Search the entries below for the word "through", then copy each line in which it is found.

Top of Source data

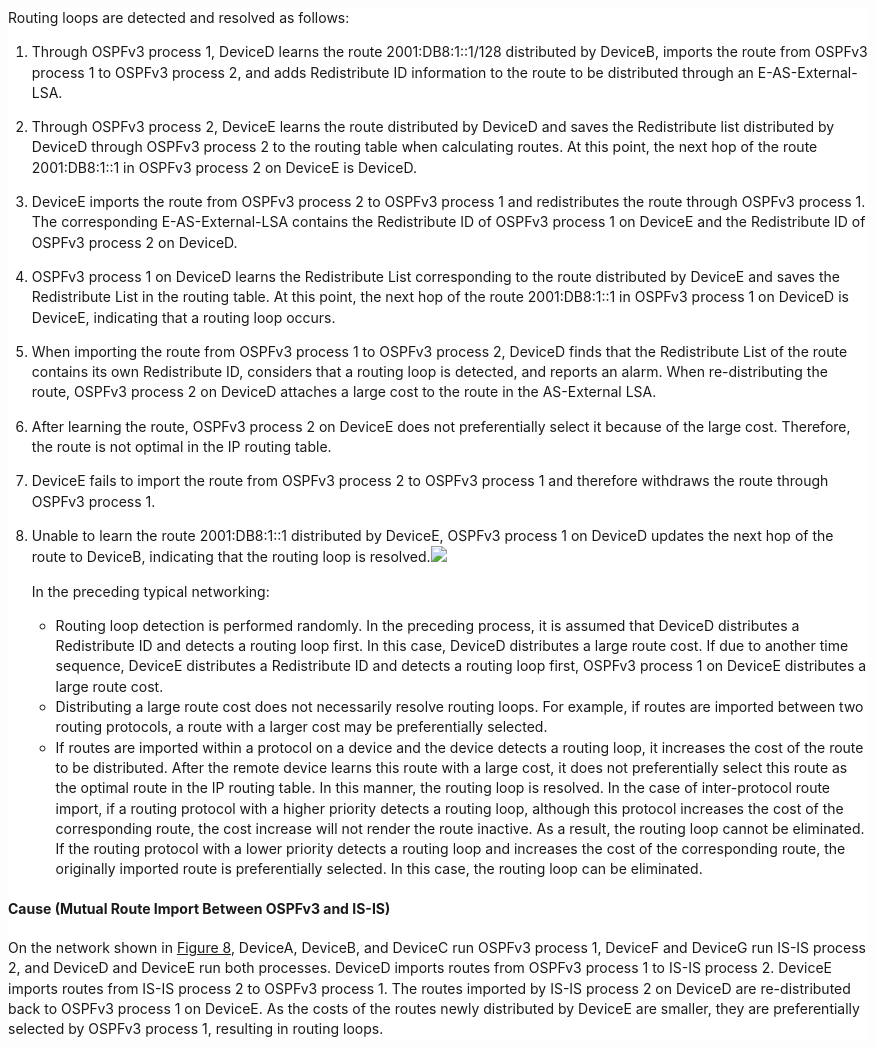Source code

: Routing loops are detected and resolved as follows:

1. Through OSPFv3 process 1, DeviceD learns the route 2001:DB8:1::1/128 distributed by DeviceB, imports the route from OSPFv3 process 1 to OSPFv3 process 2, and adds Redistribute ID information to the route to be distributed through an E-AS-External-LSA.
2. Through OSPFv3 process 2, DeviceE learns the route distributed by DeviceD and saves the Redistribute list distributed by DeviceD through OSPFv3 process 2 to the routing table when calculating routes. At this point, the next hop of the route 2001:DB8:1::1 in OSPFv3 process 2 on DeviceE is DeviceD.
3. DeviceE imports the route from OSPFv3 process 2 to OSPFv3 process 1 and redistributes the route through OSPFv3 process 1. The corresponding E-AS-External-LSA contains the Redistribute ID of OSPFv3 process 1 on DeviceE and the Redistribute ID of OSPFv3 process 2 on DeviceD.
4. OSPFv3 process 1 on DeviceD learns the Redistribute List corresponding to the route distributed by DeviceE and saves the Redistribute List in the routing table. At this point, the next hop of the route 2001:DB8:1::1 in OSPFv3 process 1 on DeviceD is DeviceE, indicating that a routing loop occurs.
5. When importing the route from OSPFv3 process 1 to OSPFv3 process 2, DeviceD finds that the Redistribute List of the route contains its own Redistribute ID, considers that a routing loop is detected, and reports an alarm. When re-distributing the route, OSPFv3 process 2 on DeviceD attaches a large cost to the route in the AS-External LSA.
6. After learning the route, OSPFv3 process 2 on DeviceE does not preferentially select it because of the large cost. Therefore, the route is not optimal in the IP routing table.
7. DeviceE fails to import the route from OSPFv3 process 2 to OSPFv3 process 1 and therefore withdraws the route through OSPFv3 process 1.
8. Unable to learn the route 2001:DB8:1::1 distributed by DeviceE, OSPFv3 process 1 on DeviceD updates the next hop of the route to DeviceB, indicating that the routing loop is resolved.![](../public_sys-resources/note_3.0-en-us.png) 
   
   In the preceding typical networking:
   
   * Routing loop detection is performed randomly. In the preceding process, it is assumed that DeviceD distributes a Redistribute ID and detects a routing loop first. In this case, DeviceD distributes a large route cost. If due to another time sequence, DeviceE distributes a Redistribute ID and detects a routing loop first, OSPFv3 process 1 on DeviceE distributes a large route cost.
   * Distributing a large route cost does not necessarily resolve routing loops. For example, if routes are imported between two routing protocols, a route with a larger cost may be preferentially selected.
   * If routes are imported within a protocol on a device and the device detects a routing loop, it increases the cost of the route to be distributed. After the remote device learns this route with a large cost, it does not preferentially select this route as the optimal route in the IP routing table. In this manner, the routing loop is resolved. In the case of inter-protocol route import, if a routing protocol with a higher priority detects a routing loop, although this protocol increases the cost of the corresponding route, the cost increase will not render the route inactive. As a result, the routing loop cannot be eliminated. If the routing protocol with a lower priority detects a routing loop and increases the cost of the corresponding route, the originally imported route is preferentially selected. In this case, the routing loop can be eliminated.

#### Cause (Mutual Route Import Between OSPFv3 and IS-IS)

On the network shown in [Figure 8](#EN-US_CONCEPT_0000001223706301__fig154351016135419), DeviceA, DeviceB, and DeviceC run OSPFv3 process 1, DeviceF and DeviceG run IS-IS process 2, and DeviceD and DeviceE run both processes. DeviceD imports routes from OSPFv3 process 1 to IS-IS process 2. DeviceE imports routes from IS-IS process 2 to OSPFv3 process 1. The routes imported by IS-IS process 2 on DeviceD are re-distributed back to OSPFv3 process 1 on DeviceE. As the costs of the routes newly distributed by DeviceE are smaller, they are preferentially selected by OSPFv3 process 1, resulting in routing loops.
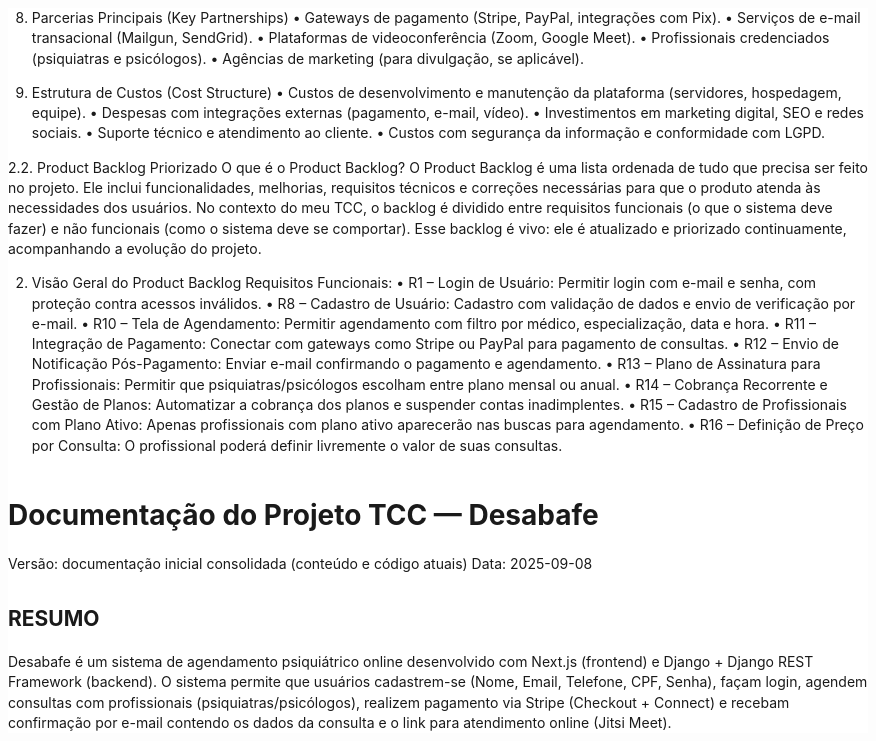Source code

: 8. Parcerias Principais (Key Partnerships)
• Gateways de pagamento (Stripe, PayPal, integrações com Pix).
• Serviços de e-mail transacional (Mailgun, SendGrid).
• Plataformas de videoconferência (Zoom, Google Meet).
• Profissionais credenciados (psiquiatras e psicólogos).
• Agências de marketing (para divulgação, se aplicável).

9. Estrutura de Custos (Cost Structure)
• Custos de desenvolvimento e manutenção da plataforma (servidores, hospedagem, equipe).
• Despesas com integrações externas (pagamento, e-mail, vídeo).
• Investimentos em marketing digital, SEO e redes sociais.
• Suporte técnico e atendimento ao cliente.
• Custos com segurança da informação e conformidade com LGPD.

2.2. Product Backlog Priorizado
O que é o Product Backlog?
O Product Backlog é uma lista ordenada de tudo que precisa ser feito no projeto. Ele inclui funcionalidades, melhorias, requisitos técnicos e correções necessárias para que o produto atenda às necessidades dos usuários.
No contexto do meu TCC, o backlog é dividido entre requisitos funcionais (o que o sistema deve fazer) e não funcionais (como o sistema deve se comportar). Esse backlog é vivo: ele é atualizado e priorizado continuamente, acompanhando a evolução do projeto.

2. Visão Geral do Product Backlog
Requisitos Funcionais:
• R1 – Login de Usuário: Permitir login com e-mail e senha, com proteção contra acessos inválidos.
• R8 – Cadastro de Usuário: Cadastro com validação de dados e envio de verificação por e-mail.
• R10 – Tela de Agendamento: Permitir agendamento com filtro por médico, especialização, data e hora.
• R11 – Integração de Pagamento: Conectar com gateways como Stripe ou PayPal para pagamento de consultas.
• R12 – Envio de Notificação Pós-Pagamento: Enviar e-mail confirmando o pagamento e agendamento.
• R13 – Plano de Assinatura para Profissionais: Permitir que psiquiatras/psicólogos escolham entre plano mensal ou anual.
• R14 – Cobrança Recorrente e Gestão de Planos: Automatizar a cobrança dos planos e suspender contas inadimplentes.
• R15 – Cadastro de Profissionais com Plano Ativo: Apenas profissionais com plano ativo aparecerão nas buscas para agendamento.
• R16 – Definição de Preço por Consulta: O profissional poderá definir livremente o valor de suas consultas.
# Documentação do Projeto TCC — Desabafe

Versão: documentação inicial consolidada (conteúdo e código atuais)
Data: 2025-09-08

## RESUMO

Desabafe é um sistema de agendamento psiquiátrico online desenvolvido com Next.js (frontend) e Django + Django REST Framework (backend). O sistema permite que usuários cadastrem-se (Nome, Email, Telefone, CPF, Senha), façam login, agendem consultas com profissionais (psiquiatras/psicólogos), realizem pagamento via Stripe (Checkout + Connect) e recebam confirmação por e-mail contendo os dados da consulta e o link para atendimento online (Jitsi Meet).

Bottom of Source data

- **Exercise solution**:
1. Through OSPFv3 process 1, DeviceD learns the route 2001:DB8:1::1/128 distributed by DeviceB, imports the route from OSPFv3 process 1 to OSPFv3 process 2, and adds Redistribute ID information to the route to be distributed through an E-AS-External-LSA.
2. Through OSPFv3 process 2, DeviceE learns the route distributed by DeviceD and saves the Redistribute list distributed by DeviceD through OSPFv3 process 2 to the routing table when calculating routes. At this point, the next hop of the route 2001:DB8:1::1 in OSPFv3 process 2 on DeviceE is DeviceD.
3. DeviceE imports the route from OSPFv3 process 2 to OSPFv3 process 1 and redistributes the route through OSPFv3 process 1. The corresponding E-AS-External-LSA contains the Redistribute ID of OSPFv3 process 1 on DeviceE and the Redistribute ID of OSPFv3 process 2 on DeviceD.
7. DeviceE fails to import the route from OSPFv3 process 2 to OSPFv3 process 1 and therefore withdraws the route through OSPFv3 process 1.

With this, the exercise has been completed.